This tiny woman remained silent for a long time, her gaze lost in memories or perhaps in regret for what might have been. Then she added a final thought. “It was a complete waste. It didn't help anyone and I was cheated. They took away a part of my life.”

In late May 2005, my mother paid the widow a visit, and they spoke for a long time. Mama was also struck by her quiet tone and heavy sadness. When she left, she called me from her cell phone on her way home. My mother is a person who believes in moving on, in always looking forward, in reconciliation and forgiveness. She is sustained by her strong, fervent faith. But that afternoon, her voice was shaking. She told me, “You see, Mario, I listened to her for a long time. It made me think
again of my children, of Papà Gigi, of all the people that we've met over the years who haven't found the strength to go on living, of what the terrorists did to us, of how we were all left alone, and how the parade passed us by. We were too nice about it, too patient.”

9.
the chamber of deputies

T
HERE IS A POINT
when the normally mild-mannered, easygoing, civic-minded people who go by the reassuring name “the relatives of the victims” start to grow restive. They rebel, they speak out. Not that anyone notices. In a country that's used to full-throated protests, to people lying down on railroad tracks or occupying the stage at pop music festivals, the relatives' words fly well under the radar. Their protest takes the form of angry letters or threats to return commemorative medals. Respect for the dead prevents them from giving full vent to their feelings, but the pain underlying these small gestures is of terrifying dimensions.

These sudden eruptions never stem from a single provocation. They always come after a series of insults, affronts, slights. I have developed a key to understanding these outbursts through my passion for cataloging. I've learned to predict and sometimes even staunch them, warning government officials that malcontent was growing and would soon erupt, somewhere. Luckily not everyone turns a deaf ear. Some officials have shown that
they understand these delicate moments and, in silence, without fanfare, without seeking political gain, have tried to heal the pain.

One such instance was the day in July 2004 when, after years of stalling, Parliament finally approved in committee, by a unanimous vote, new regulations to benefit the victims of terrorism and massacres. Shortly thereafter, however, problems arose with funding the measure. So for many victims, the promised restitution has been a dead letter. Five years have gone by and the law has still not been fully implemented.
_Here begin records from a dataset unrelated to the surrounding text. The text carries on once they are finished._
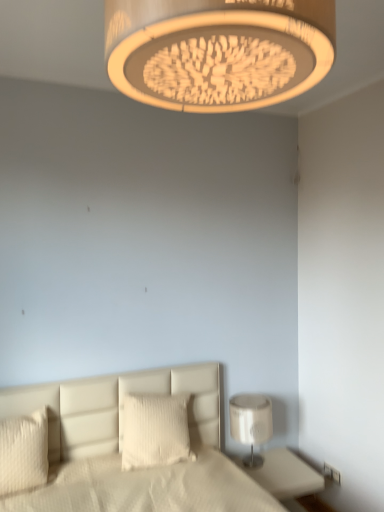
Question: Considering the relative sizes of white plastic electric outlet at lower right and white textured pillow at lower left, the first pillow viewed from the front, in the image provided, is white plastic electric outlet at lower right wider than white textured pillow at lower left, the first pillow viewed from the front,?

Choices:
 (A) no
 (B) yes

Answer: (A)

Question: Could you tell me if white plastic electric outlet at lower right is facing white textured pillow at lower left, the first pillow viewed from the front?

Choices:
 (A) yes
 (B) no

Answer: (A)

Question: From the image's perspective, would you say white plastic electric outlet at lower right is positioned over white textured pillow at lower left, acting as the 2th pillow starting from the back?

Choices:
 (A) yes
 (B) no

Answer: (B)

Question: Can you confirm if white plastic electric outlet at lower right is shorter than white textured pillow at lower left, arranged as the 1th pillow when viewed from the left?

Choices:
 (A) yes
 (B) no

Answer: (A)

Question: From a real-world perspective, is white plastic electric outlet at lower right located higher than white textured pillow at lower left, the 2th pillow viewed from the right?

Choices:
 (A) no
 (B) yes

Answer: (A)

Question: From a real-world perspective, is white plastic electric outlet at lower right beneath white textured pillow at lower left, the first pillow viewed from the front?

Choices:
 (A) yes
 (B) no

Answer: (A)

Question: Can you confirm if matte beige lampshade at upper center, the first lamp in the left-to-right sequence, is taller than white plastic electric outlet at lower right?

Choices:
 (A) yes
 (B) no

Answer: (A)

Question: Is matte beige lampshade at upper center, the 1th lamp positioned from the front, oriented away from white plastic electric outlet at lower right?

Choices:
 (A) yes
 (B) no

Answer: (B)

Question: Considering the relative sizes of matte beige lampshade at upper center, marked as the second lamp in a bottom-to-top arrangement, and white plastic electric outlet at lower right in the image provided, is matte beige lampshade at upper center, marked as the second lamp in a bottom-to-top arrangement, shorter than white plastic electric outlet at lower right?

Choices:
 (A) no
 (B) yes

Answer: (A)

Question: Are matte beige lampshade at upper center, the second lamp in the right-to-left sequence, and white plastic electric outlet at lower right located far from each other?

Choices:
 (A) no
 (B) yes

Answer: (B)

Question: Is white plastic electric outlet at lower right inside matte beige lampshade at upper center, the 1th lamp positioned from the front?

Choices:
 (A) no
 (B) yes

Answer: (A)

Question: Is matte beige lampshade at upper center, the first lamp in the left-to-right sequence, located outside white plastic electric outlet at lower right?

Choices:
 (A) no
 (B) yes

Answer: (B)

Question: Is white glossy lamp at lower right, the first lamp from the back, inside white glossy nightstand at lower right?

Choices:
 (A) yes
 (B) no

Answer: (B)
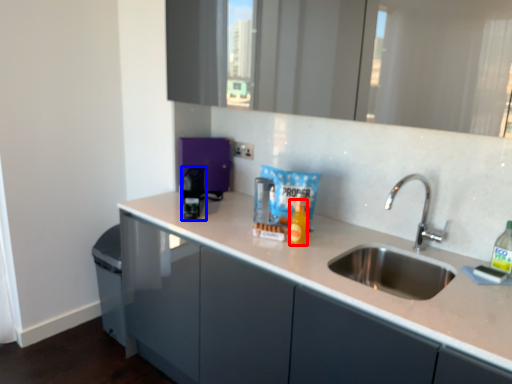
Question: Among these objects, which one is nearest to the camera, bottle (highlighted by a red box) or appliance (highlighted by a blue box)?

Choices:
 (A) bottle
 (B) appliance

Answer: (A)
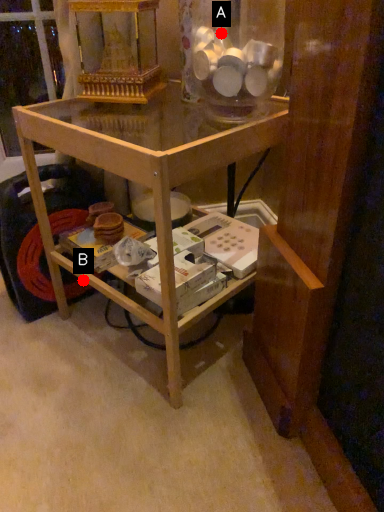
Question: Two points are circled on the image, labeled by A and B beside each circle. Among these points, which one is nearest to the camera?

Choices:
 (A) A is closer
 (B) B is closer

Answer: (A)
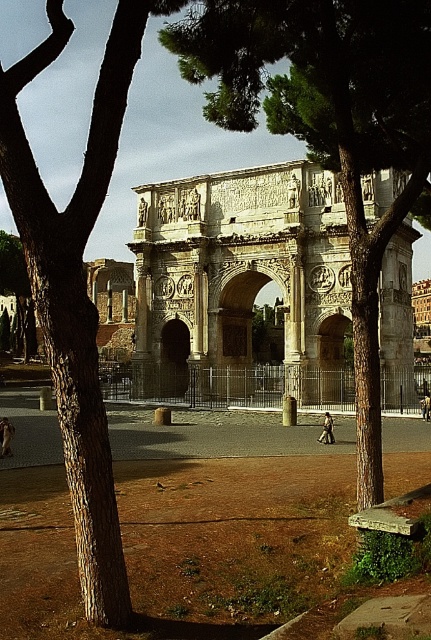
You are standing in front of the Arch of Constantine and want to take a photo of it. There is a green leafy tree at center in the way. Where should you move to get a clear view of the Arch of Constantine without the tree blocking it?

Since the green leafy tree at center is located at point (328, 128), moving to the left or right of that position would allow you to avoid the tree and get a clear view of the Arch of Constantine.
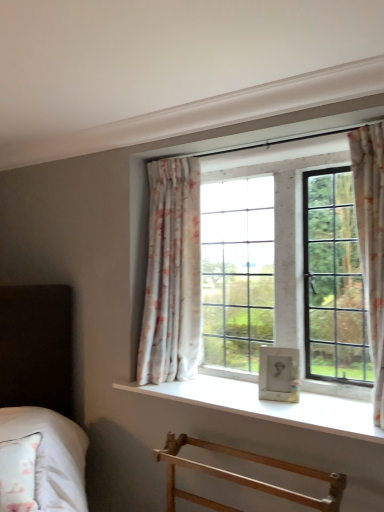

Exasperation has led some family members to take a step that they would never have contemplated earlier: they decided to file suit against the state.

The malcontent of the families comes from their sense that the state has ignored or abandoned them. Their feelings are easily understood in light of an unfortunate series of events in spring 2006 that combined chance, carelessness, and a remarkable lack of political, historical, and cultural sensitivity. On May 31, a few days after he was sworn in as president of Italy, Giorgio Napolitano issued a pardon to Ovidio Bompressi, the convicted murderer of my father. The decision had actually been made and finalized under the previous president, Carlo Azeglio Ciampi. The only thing that Napolitano did was affix his signature to the document.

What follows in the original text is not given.